## TEXT EXCERPT
################

2003 P T D (Trib.) 938

[Income‑tax Appellate Tribunal Pakistan]

Before Khawaja Farooq Saeed, Judicial Member and Mazhar Farooq Shirazi, Accountant Member

I.T.A. No.51/LB of 2002, decided on 14/05/2002.

(a) Income Tax Ordinance (XXXI of 1979)‑‑‑

‑‑‑‑S. 12(9A) & Second Sched., Part IV, Cl. (59)‑‑‑C.B.R. Circular No.F.12(9A) ITP/99, dated 8‑6‑2001‑‑‑C.B.R. Letter, dated 16‑6‑2001‑ Payment of dividend ‑‑‑Assessee is supposed to pay 50% dividend of his reserves at the end of the year or 40% of his profits earned during the year whichever is less, by way of dividend.

(b) Income Tax Ordinance (XXXI of 1979)‑‑‑

‑‑‑‑S. 12(9A)‑‑‑"Profit"‑‑‑Meaning and scope‑‑‑General definition of profit is that it is the difference between receipts and the expenditure‑‑ Regarding expenditure, its genuineness and reliability towards receipts obviously is the greatest test for allowance‑‑‑Result of receipt and genuine expenditure is profit‑‑‑Word "profit" used is S.12(9A) of the Income Tax Ordinance, 1979 is to be defined in actual and normal sense.

(c) Income Tax Ordinance (XXXI of 1979)‑‑‑

‑‑‑‑S. 12(9A) & Second Sched., Part IV, Cl. (59)‑‑‑C.B.R. Circular No.F.12 (9A) ITP/99, dated 8‑6‑2001‑‑‑Income deemed to accrue and arise in Pakistan‑‑‑Deemed income‑‑‑Dividend‑‑‑Calculation of net profit by deducting provision of previous year excess tax and paid 40% dividend on such calculated profit‑‑‑Tax was charged under S.12(9A) read with CI. (59), Part IV of the Second Sched. of the Income Tax Ordinance, 1979 on the ground that previous year excess should be added in the profit and expenses not allowable were also claimed; hence the ratio of 40% fell below the prescribed limit‑‑‑Validity‑‑‑Declared profit was subject to scrutiny and the same could be increased or reduced which meant that assessee could still remain entitled to certain expenses which were allowable to him under law but the same had not been claimed in books but in the Income Tax Return‑‑‑Simple example of such a claim was depreciation of machinery for working in double shifts or in triple shifts‑‑‑Figure on which the assessee had distributed 40% dividend was subject to allowance of depreciation on the basis of number of shifts‑‑‑By taking ail such things into account the dividend distributed was more than 40% of the profit‑‑‑Distribution of the same by the assessee was well within parameters fixed under S.12(9A) read with Cl. (59), Part IV of the Second Sched. of the Income Tax Ordinance, 1979‑‑‑Tax charged by the Department was against the law and practice and the same was deleted by the Appellate Tribunal.

John Smith & Sons v. Moore 12 TC 266; Commissioners of Inland Revenue v. Frere 42. TC 125 and Writ Petition No.9665 of 2001 ref.

Syed Aftab Hamid and Fayyaz Siddique, F.C.As. for Appellant.

Mian Ashiq Hussain and Mrs. Sabiha Mujahid, D.R. for Respondent.

Date of hearing: 2nd May, 2002.

ORDER

KHAWAJA FAROOQ SAEED (JUDICIAL MEMBER).‑‑‑This appeal has been filed by the assessee. It is against charge of tax under the provisions of section 12(9A) read with clause (S9) Part IV of the 2nd Schedule.

################

## DATASET SECTION

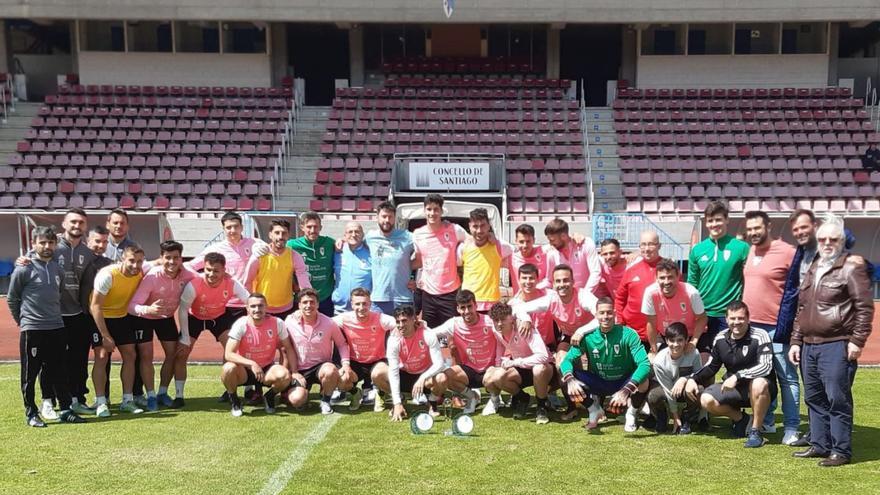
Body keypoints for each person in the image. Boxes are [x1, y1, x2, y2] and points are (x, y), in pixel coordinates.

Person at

################

Answer these questions from the tax tribunal text above.
(a) On what date was the appeal heard?
(b) What does the text give as a simple example of an expense that is allowable under law but claimed in the Income Tax Return rather than in the books?
(c) Who filed the appeal?

(a) 2nd May, 2002.
(b) Depreciation of machinery for working in double shifts or in triple shifts.
(c) The assessee.